After a blood and marrow transplant, doctors expect that a donor’s cells will take over an ill patient’s body and create a new, healthy immune system.
But sometimes those donor cells go too far and attack the patient’s own tissue, resulting in a miserable and potentially deadly complication called graft-versus-host disease (GVHD).
And it’s a big problem. GVHD occurs in about 30 to 40 percent of people receiving blood or marrow from related donors and about 60 to 80 percent of those using an unrelated donor, according to the National Institutes of Health.
But now, by applying basic science research performed at the University of Minnesota, a Masonic Cancer Center physician-scientist has tested a new cellular therapy that may help to prevent this complication. Results from an earlystage clinical trial show promise.
Claudio Brunstein, M.D., Ph.D., gave 23 patients who have blood cancers specialized immune cells called regulatory T-cells in conjunction with their transplant of umbilical cord blood. Regulatory T-cells can suppress other T-cells in the new immune system if they become too aggressive and start attacking the transplant recipient’s body.
“The ultimate goal,” says Brunstein, “is to determine whether the regulatory T-cells can reduce GVHD by better educating the cells from the donor to keep them from attacking the tissues of the patient without reducing the efficacy of the transplant.”
Brunstein says his study not only affirmed the safety of the cells, but GVHD occurrence dropped by about 20 percent in the group receiving the experimental treatment compared with control groups from previous studies who did not receive regulatory T-cells.
GVHD therapies do currently exist, but they are not without risk because they suppress the fledgling immune system, Brunstein says. “There is always a tradeoff—more infection and potential recurrence of the leukemia,” he says.
Brunstein hopes that by essentially using regulatory T-cells to teach the immune system not to attack the patient’s body, GVHD can be prevented in the first place.
In the past, growing enough of these specialized immune cells to transplant has been a challenge.
But thanks to the basic science research done under the direction of the University’s Bruce Blazar, M.D., researchers have developed a technique that coaxes the regulatory T-cells to replicate up to 50-million-fold.

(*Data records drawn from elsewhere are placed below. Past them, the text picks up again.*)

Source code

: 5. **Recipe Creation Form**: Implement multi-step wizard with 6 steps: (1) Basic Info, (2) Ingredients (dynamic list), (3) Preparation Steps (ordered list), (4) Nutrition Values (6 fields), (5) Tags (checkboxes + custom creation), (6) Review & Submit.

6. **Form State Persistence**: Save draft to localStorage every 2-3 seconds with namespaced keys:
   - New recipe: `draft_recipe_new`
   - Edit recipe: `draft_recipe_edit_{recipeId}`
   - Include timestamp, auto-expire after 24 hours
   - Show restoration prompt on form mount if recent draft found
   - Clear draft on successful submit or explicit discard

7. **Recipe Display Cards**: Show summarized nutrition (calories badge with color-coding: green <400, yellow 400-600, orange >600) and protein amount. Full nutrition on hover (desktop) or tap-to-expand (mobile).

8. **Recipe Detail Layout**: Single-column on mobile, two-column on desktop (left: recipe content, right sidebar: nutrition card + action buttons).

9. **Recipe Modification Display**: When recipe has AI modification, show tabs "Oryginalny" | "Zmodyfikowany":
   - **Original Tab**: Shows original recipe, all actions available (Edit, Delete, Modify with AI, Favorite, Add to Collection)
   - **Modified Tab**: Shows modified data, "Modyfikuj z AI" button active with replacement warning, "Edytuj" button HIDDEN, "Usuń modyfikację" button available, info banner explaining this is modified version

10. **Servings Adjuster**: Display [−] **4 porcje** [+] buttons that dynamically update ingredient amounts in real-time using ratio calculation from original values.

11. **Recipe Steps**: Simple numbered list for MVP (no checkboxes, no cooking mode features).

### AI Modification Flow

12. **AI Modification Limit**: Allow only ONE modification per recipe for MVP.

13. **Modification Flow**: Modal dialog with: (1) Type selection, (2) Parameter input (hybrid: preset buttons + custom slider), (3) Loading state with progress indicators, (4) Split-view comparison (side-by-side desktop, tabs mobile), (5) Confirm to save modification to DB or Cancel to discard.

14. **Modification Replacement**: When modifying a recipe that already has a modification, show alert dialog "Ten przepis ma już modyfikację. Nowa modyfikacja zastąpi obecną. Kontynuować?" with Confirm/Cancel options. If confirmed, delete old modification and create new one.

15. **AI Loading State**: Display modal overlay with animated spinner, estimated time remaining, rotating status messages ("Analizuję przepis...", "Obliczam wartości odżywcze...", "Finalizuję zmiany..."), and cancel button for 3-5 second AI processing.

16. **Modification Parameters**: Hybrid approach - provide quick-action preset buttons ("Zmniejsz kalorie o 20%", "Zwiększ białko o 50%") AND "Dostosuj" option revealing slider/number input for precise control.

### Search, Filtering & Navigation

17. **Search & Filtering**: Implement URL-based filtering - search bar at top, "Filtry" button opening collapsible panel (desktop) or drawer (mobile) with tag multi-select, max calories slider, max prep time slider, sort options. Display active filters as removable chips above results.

Previously, 70-fold replication was the best scientists could do.
Now that Brunstein’s Phase I clinical trial is complete, he hopes to expand it and test the safety of even larger, potentially more helpful doses. Eventually, Brunstein will plan a larger clinical trial that will directly compare patients who receive the cells with those who do not.
“We have seen evidence that they are beneficial,” he says of the regulatory T-cells. “And that gives us the encouragement to push this forward.”